Convendium was the developer of the technology while Eftpos Vending, the licensee, was placed into liquidation last April. Convendium was removed from the Companies Register in November and then reinstated.
The first liquidators' report on Eftpos Vending stated that questions were raised over ownership of the right to many of the vending sites and of the software operating systems in the machines.
"The liquidator decided to keep trading the company until these problems could be resolved," the report stated. "To have ceased the business at the commencement of liquidation would have resulted in major losses on sale of the equipment, together with storage and moving costs."
Convendium founder and director Paul Monnery and Julie Monnery are also suing a range of parties over those ownership issues, according to High Court judgment released in December.
They allege each of the defendants, mostly fellow shareholders and investors but also developers, intentionally caused the plaintiffs economic harm by unlawful means and were complicit in a conspiracy to injure their interests.
One defendant, Sandfield Associates, developed software for Convendium, ownership of which is at the heart of the dispute. With the support of other defendants it has asserted ownership of the software, the judgment added.
The plaintiffs allege Eftpos Vending made changes the vending machines it operated to divert Convendium's share of the revenues to Eftpos and other entities and further diverted revenues from Eftpos to deny any benefit to the plaintiffs.
Also at issue is ownership of a cashless laundry solution developed jointly by Convendium and Speed Queen.

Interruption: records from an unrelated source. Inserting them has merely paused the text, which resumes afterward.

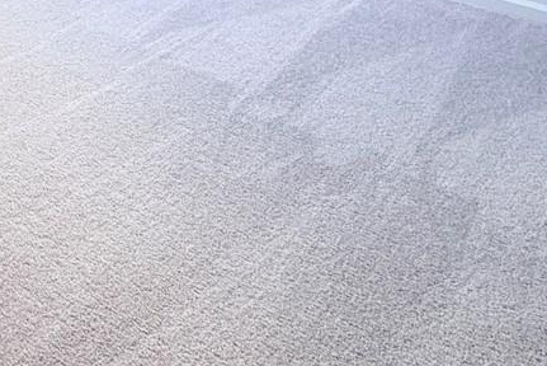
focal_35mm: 54
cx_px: 9
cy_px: -314
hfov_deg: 33.9
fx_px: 821
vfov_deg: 18.7
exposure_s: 1/87
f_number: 2.2
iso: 320
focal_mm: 2.22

The judgment says the defendants claim ownership pursuant to contractual arrangements and because Convendium did not pay for the software.
They say they were motivated not by any intention to harm Convendium (in which several of the defendants were themselves shareholders) or to harm the plaintiffs but to protect their investments and "salvage what they could".

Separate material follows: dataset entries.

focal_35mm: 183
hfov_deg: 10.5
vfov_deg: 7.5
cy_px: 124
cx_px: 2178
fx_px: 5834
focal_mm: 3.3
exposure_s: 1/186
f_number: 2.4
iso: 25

The judgment noted that the plaintiffs’ claim faces significant difficulties in establishing intention to cause harm and that the plaintiffs acted together to do so.
"Such evidence as is before the Court at this stage suggests that Convendium was obliged to pay for the software before it could claim ownership, and it is quite clear that it did not do so," it says. "None of that is to say that the plaintiffs’ case is doomed to fail."
They may be able to establish that one or more of the defendants formed the necessary intention and caused the plaintiffs economic harm. Further, the conspiracy cause of action does not necessarily require unlawful action on the part of any conspirators.
There is also scope for aspects of the case to be recast as it proceeds and for new evidence to emerge.
The defendants went to court asking for security of costs totalling $125,000 in the event the plaintiffs lose their case. The High Court in Wellington ordered $50,000 in security be paid in two tranches when and if the case proceeds.